BÜNDNIS 90/DIE GRÜNEN betonen die Verantwortung Europas für eine gerechte Gestaltung der
Globalisierung und für eine auf Frieden ausgerichtete Welt, wissen aber auch aus den Erfahrungen
der Vergangenheit, dass die EU diese Verantwortung nur dann wahrnehmen kann, wenn sie ge-
schlossen auftritt. Um die Herausforderung der Globalisierung anzunehmen, brauchen wir mehr
Europa in der internationalen Politik.
Zivile Außenpolitik mit einer Stimme
Gemeinsame historische, soziale, kulturelle und ökonomische Erfahrungen bilden die Grundlage für
eine europäische Identität und Solidarität. Diese Erfahrungen müssen sich auch wiederfinden in
einer gemeinsamen außenpolitischen Vision eines zivilen Europas und deren gemeinschaftlicher
Umsetzung. Im Mittelpunkt der Gemeinsamen Außen- und Sicherheitspolitik (GASP) muss eine
zivile Außenpolitik stehen, die sich an den Zielen des Friedens und der Demokratie, der Verwirklichung
der Menschenrechte und eines ökologisch und sozial gerechten Interessenausgleichs zwischen
den Weltregionen ausrichtet. Mit einer internationalen Strukturpolitik wollen wir die Globalisierung
gerecht gestalten. Ebenso wie BÜNDNIS 90/DIE GRÜNEN einer Politik der nationalen
Machtprojektion eine Absage erteilen, wollen wir auch keine militärische Supermacht Europa, sondern
eine verantwortungsvolle Sicherheitspolitik einer Zivilmacht Europa, die den Sicherheitsbegriff
nicht polizeilich und militärisch verkürzt. Wir setzen dabei auf die weitere Verrechtlichung der internationalen
Beziehungen, auf die Geltung des Völkerrechts und auf multilaterale Einbindung.

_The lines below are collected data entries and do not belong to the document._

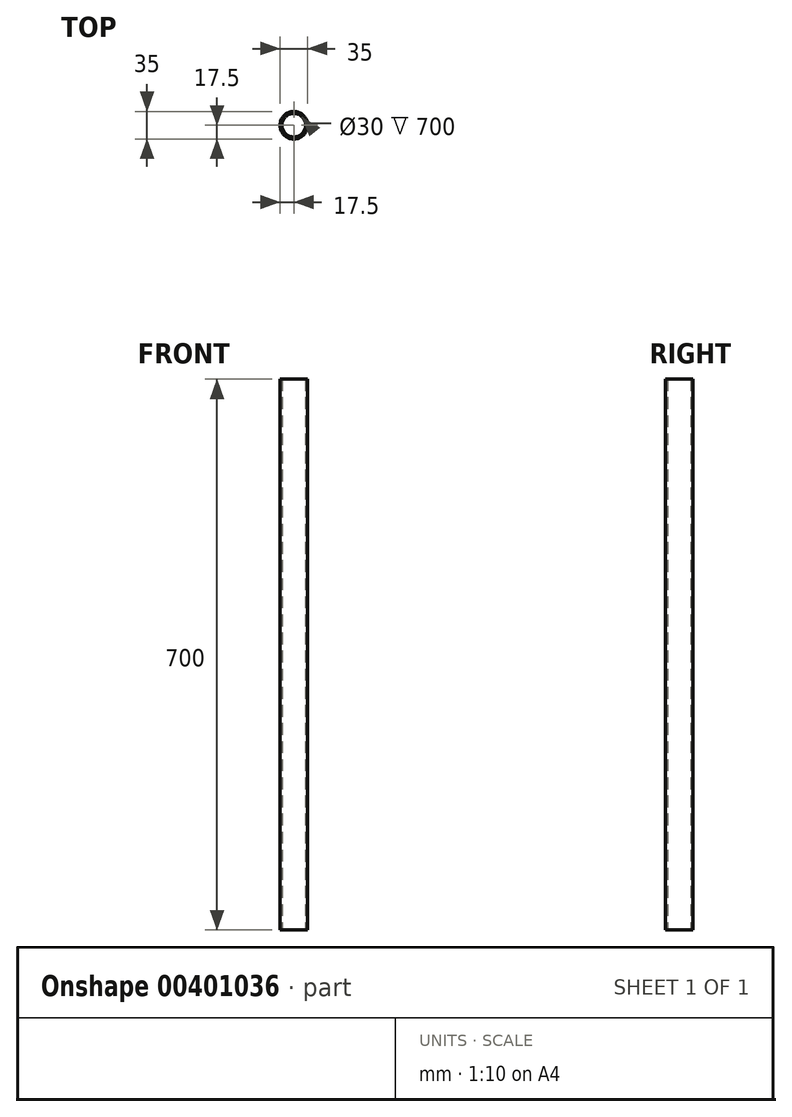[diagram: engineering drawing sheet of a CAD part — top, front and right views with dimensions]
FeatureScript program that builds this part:
annotation { "Feature Type Name" : "Feature", "Feature Type Description" : "" }
export const myFeature = defineFeature(function(context is Context, id is Id, definition is map)
    precondition{}
    {
        {
            var Q0;
            Q0=qCreatedBy(makeId("Top.planeOp"),FACE);
            var sketch = newSketch(context, id + "F0", { "sketchPlane" : qUnion([Q0])});
            skCircle(sketch, "E0", {"center": v(0, 0) * mm, "radius": 15 * mm});
            skCircle(sketch, "E1", {"center": v(0, 0) * mm, "radius": 17.5 * mm});
            skSolve(sketch);
        }
        {
            var Q0;
            Q0=makeQuery(id+"F0.imprint","IMPRINT",FACE,{"disambiguationData":[TD([[makeQuery(id+"F0.imprint","IMPRINT",EDGE,{"derivedFrom":sQuery(id+"F0.wireOp",EDGE,"E0")}),-1.0]])]});
            extrude(context, id + "F1", {"entities" : qUnion([Q0]), "depth" : 700 * mm});
        }
    });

Europas Integration ist ein einzigartiger Einigungsprozeß, in dem Erfahrungen entstanden sind, die
für das Zusammenwachsen der Regionen in anderen Teilen der Welt fruchtbar sein können. Europas
einzigartiger Einigungsprozess ist Vorbild für viele andere Regionen der Welt. Diese Vorbildfunktion
wollen BÜNDNIS 90/DIE GRÜNEN fördern, damit ein Zusammenwachsen der Regionen
der Erde im Inneren wie im Äußeren Frieden, Nachhaltigkeit, Gerechtigkeit und Menschenrechte
auch für künftige Generationen sichert.
Die Europäische Union hat nur dann Gewicht in der Weltpolitik, wenn sie mit einer Stimme spricht.

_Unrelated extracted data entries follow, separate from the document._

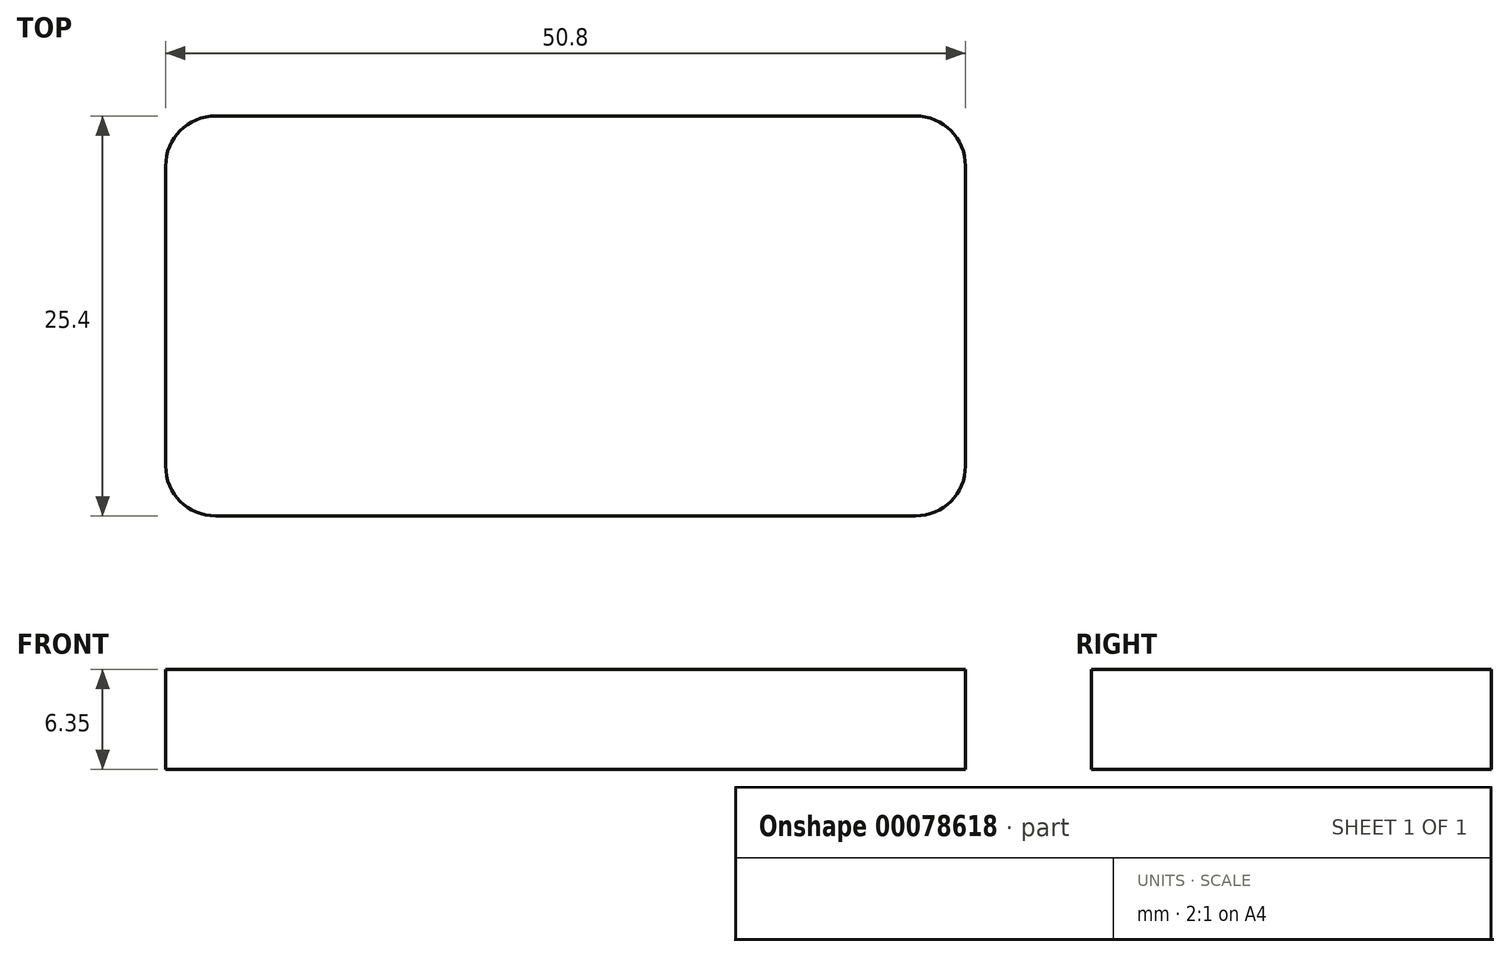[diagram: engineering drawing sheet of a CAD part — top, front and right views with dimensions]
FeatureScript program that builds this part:
annotation { "Feature Type Name" : "Feature", "Feature Type Description" : "" }
export const myFeature = defineFeature(function(context is Context, id is Id, definition is map)
    precondition{}
    {
        {
            var Q0;
            Q0=qCreatedBy(makeId("Top.planeOp"),FACE);
            var sketch = newSketch(context, id + "F0", { "sketchPlane" : qUnion([Q0])});
            skLineSegment(sketch, "E0.bottom", {"start": v(0, 0) * mm, "end": v(50.8, 0) * mm});
            skLineSegment(sketch, "E0.top", {"start": v(0, 25.4) * mm, "end": v(50.8, 25.4) * mm});
            skLineSegment(sketch, "E0.left", {"start": v(0, 0) * mm, "end": v(0, 25.4) * mm});
            skLineSegment(sketch, "E0.right", {"start": v(50.8, 0) * mm, "end": v(50.8, 25.4) * mm});
            skSolve(sketch);
        }
        {
            var Q0;
            Q0 = qSketchRegion(id + "F0", true);
            extrude(context, id + "F1", {"entities" : qUnion([Q0]), "depth" : 6.35 * mm});
        }
        {
            var Q0;
            Q0=makeQuery(id+"F1.opExtrude","SWEPT_EDGE",EDGE,{"disambiguationData":[OSD([sQuery(id+"F0.wireOp",EDGE,"E0.bottom"),sQuery(id+"F0.wireOp",EDGE,"E0.right")])]});
            var Q1;
            Q1=makeQuery(id+"F1.opExtrude","SWEPT_EDGE",EDGE,{"disambiguationData":[OSD([sQuery(id+"F0.wireOp",EDGE,"E0.top"),sQuery(id+"F0.wireOp",EDGE,"E0.right")])]});
            var Q2;
            Q2=makeQuery(id+"F1.opExtrude","SWEPT_EDGE",EDGE,{"disambiguationData":[OSD([sQuery(id+"F0.wireOp",EDGE,"E0.bottom"),sQuery(id+"F0.wireOp",EDGE,"E0.left")])]});
            var Q3;
            Q3=makeQuery(id+"F1.opExtrude","SWEPT_EDGE",EDGE,{"disambiguationData":[OSD([sQuery(id+"F0.wireOp",EDGE,"E0.top"),sQuery(id+"F0.wireOp",EDGE,"E0.left")])]});
            fillet(context, id + "F2", {"entities" : qUnion([Q0, Q1, Q2, Q3]), "radius" : 3.17 * mm, "tangentPropagation" : true, "allowEdgeOverflow" : false});
        }
    });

Es ist ein großer Fortschritt, dass in Zukunft ein europäischer Außenminister oder eine europäische
Außenministerin der EU-Außenpolitik eine Stimme geben kann. Der Aufbau eines gemeinsamen
diplomatischen Dienstes der Union in Ergänzung zu den jeweils nationalen Botschaften der EU
bildet einen geeigneten Unterbau für die europäische Außenpolitik. Für BÜNDNIS 90/DIE
GRÜNEN ist entscheidend, dass die GASP der Kontrolle durch das Europäische Parlament unterliegt
und dass die europäische Außenministerin bzw. der europäische Außenminister auch dem
Parlament verantwortlich ist.
Multilaterale Einbindung
Aus unserer Sicht bilden die Vereinten Nationen (UN) den Hauptrahmen für eine weltweite Ordnungspolitik,
bei der die Menschenrechte im Zentrum stehen. Deshalb wollen BÜNDNIS 90/DIE
GRÜNEN die UN als wichtigste internationale Institution zur Lösung globaler Probleme und Konflikte
stärken. Wir wollen das Völkerrecht im Rahmen der Charta der Vereinten Nationen weiterentwickeln.

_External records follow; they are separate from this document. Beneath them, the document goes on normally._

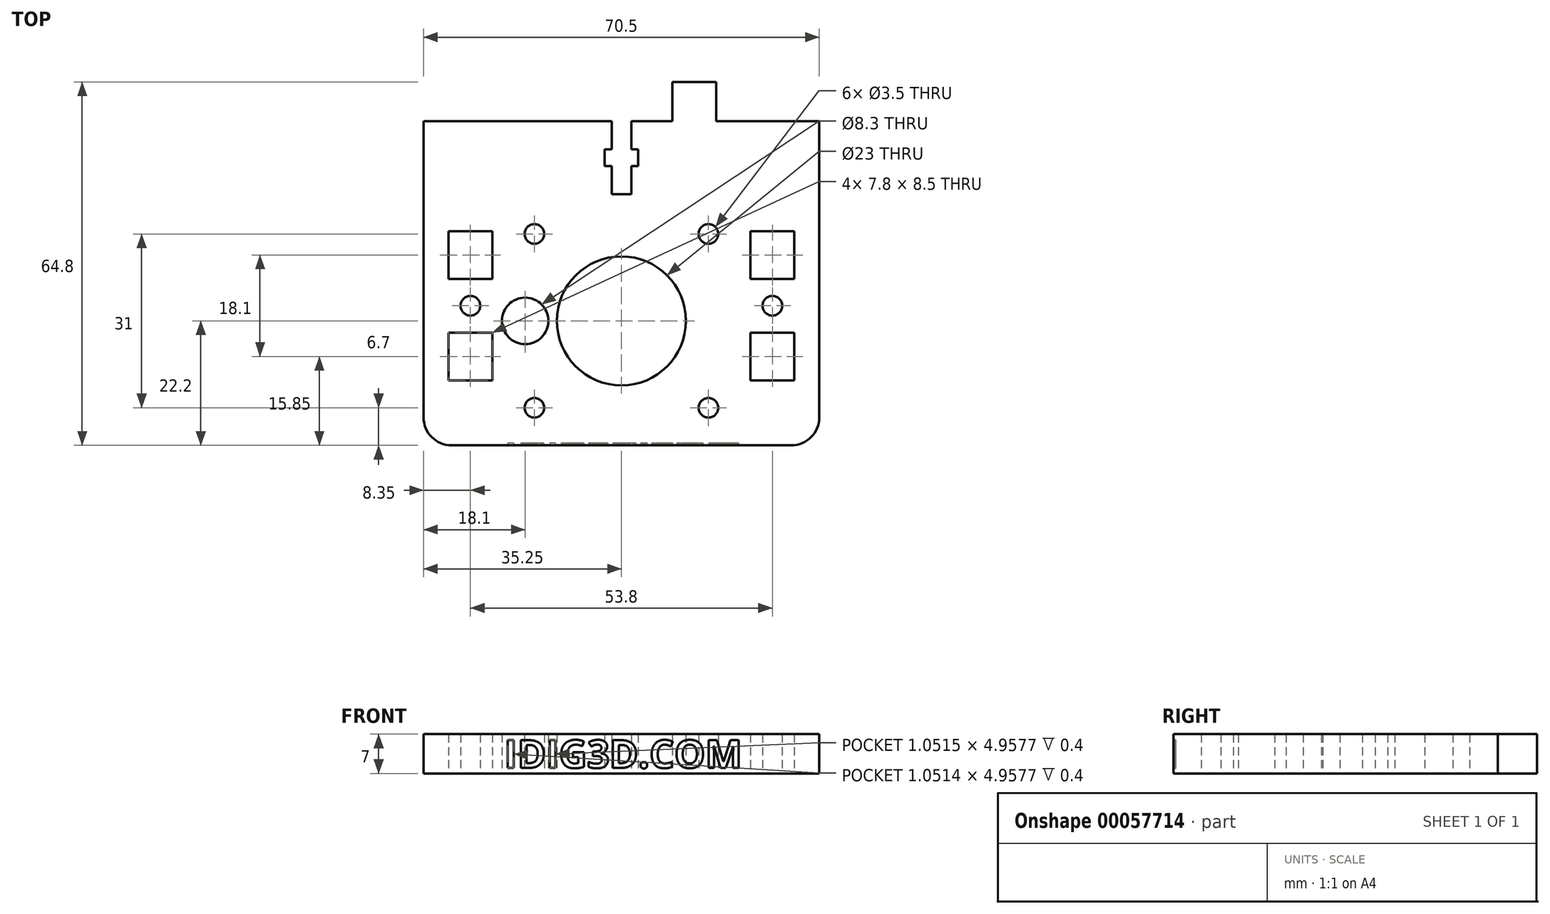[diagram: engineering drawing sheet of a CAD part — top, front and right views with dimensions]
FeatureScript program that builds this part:
annotation { "Feature Type Name" : "Feature", "Feature Type Description" : "" }
export const myFeature = defineFeature(function(context is Context, id is Id, definition is map)
    precondition{}
    {
        {
            var Q0;
            Q0=qCreatedBy(makeId("Top.planeOp"),FACE);
            var sketch = newSketch(context, id + "F0", { "sketchPlane" : qUnion([Q0])});
            skLineSegment(sketch, "E0.rect.bottom", {"start": v(-35.25, 28.9) * mm, "end": v(35.25, 28.9) * mm});
            skLineSegment(sketch, "E0.rect.top", {"start": v(-30.25, -28.9) * mm, "end": v(30.25, -28.9) * mm});
            skLineSegment(sketch, "E0.rect.left", {"start": v(-35.25, 28.9) * mm, "end": v(-35.25, -23.9) * mm});
            skLineSegment(sketch, "E0.rect.right", {"start": v(35.25, 28.9) * mm, "end": v(35.25, -23.9) * mm});
            skPoint(sketch, "E0.rect.middle", {"position": v(0, 0) * mm});
            skCircle(sketch, "E1", {"center": v(0, -6.7) * mm, "radius": 11.5 * mm});
            skLineSegment(sketch, "E2.rect.bottom", {"start": v(-15.5, 8.8) * mm, "end": v(15.5, 8.8) * mm, "construction": true});
            skLineSegment(sketch, "E2.rect.top", {"start": v(-15.5, -22.2) * mm, "end": v(15.5, -22.2) * mm, "construction": true});
            skLineSegment(sketch, "E2.rect.left", {"start": v(-15.5, 8.8) * mm, "end": v(-15.5, -22.2) * mm, "construction": true});
            skLineSegment(sketch, "E2.rect.right", {"start": v(15.5, 8.8) * mm, "end": v(15.5, -22.2) * mm, "construction": true});
            skCircle(sketch, "E3", {"center": v(-15.5, 8.8) * mm, "radius": 1.75 * mm});
            skCircle(sketch, "E4", {"center": v(15.5, 8.8) * mm, "radius": 1.75 * mm});
            skCircle(sketch, "E5", {"center": v(15.5, -22.2) * mm, "radius": 1.75 * mm});
            skCircle(sketch, "E6", {"center": v(-15.5, -22.2) * mm, "radius": 1.75 * mm});
            skCircle(sketch, "E7", {"center": v(-17.15, -6.7) * mm, "radius": 4.15 * mm});
            skLineSegment(sketch, "E8.rect.bottom", {"start": v(-23, 0.8) * mm, "end": v(-30.8, 0.8) * mm});
            skLineSegment(sketch, "E8.rect.top", {"start": v(-23, 9.3) * mm, "end": v(-30.8, 9.3) * mm});
            skLineSegment(sketch, "E8.rect.left", {"start": v(-23, 0.8) * mm, "end": v(-23, 9.3) * mm});
            skLineSegment(sketch, "E8.rect.right", {"start": v(-30.8, 0.8) * mm, "end": v(-30.8, 9.3) * mm});
            skPoint(sketch, "E8.rect.middle", {"position": v(-26.9, 5.05) * mm});
            skCircle(sketch, "E9", {"center": v(-26.9, -4) * mm, "radius": 1.75 * mm});
            skLineSegment(sketch, "E10", {"start": v(-26.9, -4) * mm, "end": v(-5.82, -4) * mm, "construction": true});
            skLineSegment(sketch, "E11", {"start": v(0, -14.58) * mm, "end": v(0, -6.7) * mm, "construction": true});
            skLineSegment(sketch, "E12.MirrorCS", {"start": v(-23, -8.8) * mm, "end": v(-23, -17.3) * mm});
            skLineSegment(sketch, "E13.MirrorCS", {"start": v(-30.8, -8.8) * mm, "end": v(-30.8, -17.3) * mm});
            skPoint(sketch, "E14.MirrorP", {"position": v(-26.9, -13.05) * mm});
            skLineSegment(sketch, "E15.MirrorCS", {"start": v(-23, -17.3) * mm, "end": v(-30.8, -17.3) * mm});
            skLineSegment(sketch, "E16.MirrorCS", {"start": v(-23, -8.8) * mm, "end": v(-30.8, -8.8) * mm});
            skLineSegment(sketch, "E17.MirrorCS", {"start": v(23, 0.8) * mm, "end": v(23, 9.3) * mm});
            skCircle(sketch, "E18.MirrorC", {"center": v(26.9, -4) * mm, "radius": 1.75 * mm});
            skLineSegment(sketch, "E19.MirrorCS", {"start": v(30.8, -8.8) * mm, "end": v(30.8, -17.3) * mm});
            skLineSegment(sketch, "E20.MirrorCS", {"start": v(23, -17.3) * mm, "end": v(30.8, -17.3) * mm});
            skPoint(sketch, "E21.MirrorP", {"position": v(26.9, -13.05) * mm});
            skLineSegment(sketch, "E22.MirrorCS", {"start": v(23, -8.8) * mm, "end": v(30.8, -8.8) * mm});
            skPoint(sketch, "E23.MirrorP", {"position": v(26.9, 5.05) * mm});
            skLineSegment(sketch, "E24.MirrorCS", {"start": v(23, -8.8) * mm, "end": v(23, -17.3) * mm});
            skLineSegment(sketch, "E25.MirrorCS", {"start": v(26.9, -4) * mm, "end": v(5.82, -4) * mm, "construction": true});
            skLineSegment(sketch, "E26.MirrorCS", {"start": v(23, 0.8) * mm, "end": v(30.8, 0.8) * mm});
            skLineSegment(sketch, "E27.MirrorCS", {"start": v(30.8, 0.8) * mm, "end": v(30.8, 9.3) * mm});
            skLineSegment(sketch, "E28.MirrorCS", {"start": v(23, 9.3) * mm, "end": v(30.8, 9.3) * mm});
            skPoint(sketch, "E29.visualSharp", {"position": v(-35.25, -28.9) * mm});
            skArc(sketch, "E29.filletArc", {"start": v(-35.25, -23.9) * mm, "mid": v(-33.79, -27.44) * mm, "end": v(-30.25, -28.9) * mm});
            skPoint(sketch, "E30.visualSharp", {"position": v(35.25, -28.9) * mm});
            skArc(sketch, "E30.filletArc", {"start": v(30.25, -28.9) * mm, "mid": v(33.79, -27.44) * mm, "end": v(35.25, -23.9) * mm});
            skLineSegment(sketch, "E31.rect.bottom", {"start": v(1.75, 28.9) * mm, "end": v(-1.75, 28.9) * mm});
            skLineSegment(sketch, "E31.rect.top", {"start": v(1.75, 15.9) * mm, "end": v(-1.75, 15.9) * mm});
            skLineSegment(sketch, "E31.rect.left", {"start": v(1.75, 28.9) * mm, "end": v(1.75, 15.9) * mm});
            skLineSegment(sketch, "E31.rect.right", {"start": v(-1.75, 28.9) * mm, "end": v(-1.75, 15.9) * mm});
            skPoint(sketch, "E31.rect.middle", {"position": v(0, 22.4) * mm});
            skLineSegment(sketch, "E32.rect.bottom", {"start": v(3, 23.9) * mm, "end": v(-3, 23.9) * mm});
            skLineSegment(sketch, "E32.rect.top", {"start": v(3, 20.9) * mm, "end": v(-3, 20.9) * mm});
            skLineSegment(sketch, "E32.rect.left", {"start": v(3, 23.9) * mm, "end": v(3, 20.9) * mm});
            skLineSegment(sketch, "E32.rect.right", {"start": v(-3, 23.9) * mm, "end": v(-3, 20.9) * mm});
            skPoint(sketch, "E32.rect.middle.positionSnap0", {"position": v(0, 15.9) * mm});
            skPoint(sketch, "E32.rect.centerSnap0", {"position": v(0, 15.9) * mm});
            skLineSegment(sketch, "E33.bottom", {"start": v(-16.9, 28.9) * mm, "end": v(-9.1, 28.9) * mm});
            skLineSegment(sketch, "E33.top", {"start": v(-16.9, 35.9) * mm, "end": v(-9.1, 35.9) * mm});
            skLineSegment(sketch, "E33.left", {"start": v(-16.9, 28.9) * mm, "end": v(-16.9, 35.9) * mm});
            skLineSegment(sketch, "E33.right", {"start": v(-9.1, 28.9) * mm, "end": v(-9.1, 35.9) * mm});
            skLineSegment(sketch, "E34.MirrorCS", {"start": v(16.9, 28.9) * mm, "end": v(16.9, 35.9) * mm});
            skLineSegment(sketch, "E35.MirrorCS", {"start": v(16.9, 35.9) * mm, "end": v(9.1, 35.9) * mm});
            skLineSegment(sketch, "E36.MirrorCS", {"start": v(16.9, 28.9) * mm, "end": v(9.1, 28.9) * mm});
            skLineSegment(sketch, "E37.MirrorCS", {"start": v(9.1, 28.9) * mm, "end": v(9.1, 35.9) * mm});
            skSolve(sketch);
        }
        {
            var Q0;
            Q0=makeQuery(id+"F0.imprint","IMPRINT",FACE,{"disambiguationData":[TD([[makeQuery(id+"F0.imprint","IMPRINT",EDGE,{"derivedFrom":sQuery(id+"F0.wireOp",EDGE,"E33.bottom")}),1.0]])]});
            var Q1;
            Q1=makeQuery(id+"F0.imprint","IMPRINT",FACE,{"disambiguationData":[TD([[makeQuery(id+"F0.imprint","IMPRINT",EDGE,{"derivedFrom":sQuery(id+"F0.wireOp",EDGE,"E34.MirrorCS")}),1.0]])]});
            var Q2;
            Q2=makeQuery(id+"F0.imprint","IMPRINT",FACE,{"disambiguationData":[TD([[makeQuery(id+"F0.imprint","IMPRINT",EDGE,{"derivedFrom":sQuery(id+"F0.wireOp",EDGE,"E0.rect.top")}),1.0]])]});
            extrude(context, id + "F1", {"entities" : qUnion([Q0, Q1, Q2]), "depth" : 7 * mm});
        }
        {
            var Q0;
            Q0=makeQuery(id+"F1.opExtrude","SWEPT_FACE",FACE,{"disambiguationData":[OSD([sQuery(id+"F0.wireOp",EDGE,"E0.rect.top")])]});
            var sketch = newSketch(context, id + "F2", { "sketchPlane" : qUnion([Q0])});
            skText(sketch, "E38", { "text": "IDIG3D.COM", "fontName": "OpenSans-Bold.ttf"});
            skPoint(sketch, "E39.0", {"position": v(0, 0) * mm});
            const initialGuessF2  = {"E38": [-0.02086, 0.00097, 1, 0, 0.005]};
            skSetInitialGuess(sketch, initialGuessF2);
            skSolve(sketch);
        }
        {
            var Q0;
            Q0 = qSketchRegion(id + "F2", true);
            extrude(context, id + "F3", {"entities" : qUnion([Q0]), "operationType" : NewBodyOperationType.REMOVE, "oppositeDirection" : true, "depth" : .4 * mm});
        }
    });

Dazu gehört auch die dringliche und überfällige Reform des UN-Sicherheitsrates als
Sanktionsgremium. Seine zentrale Rolle bei der Bewahrung des Weltfriedens wollen wir weiter
ausbauen. Die Zusammensetzung des Sicherheitsrats ist nicht repräsentativ. Entwicklungsländer
mit demokratischen Strukturen sollten künftig regional ausgewogen ständig im Rat vertreten sein.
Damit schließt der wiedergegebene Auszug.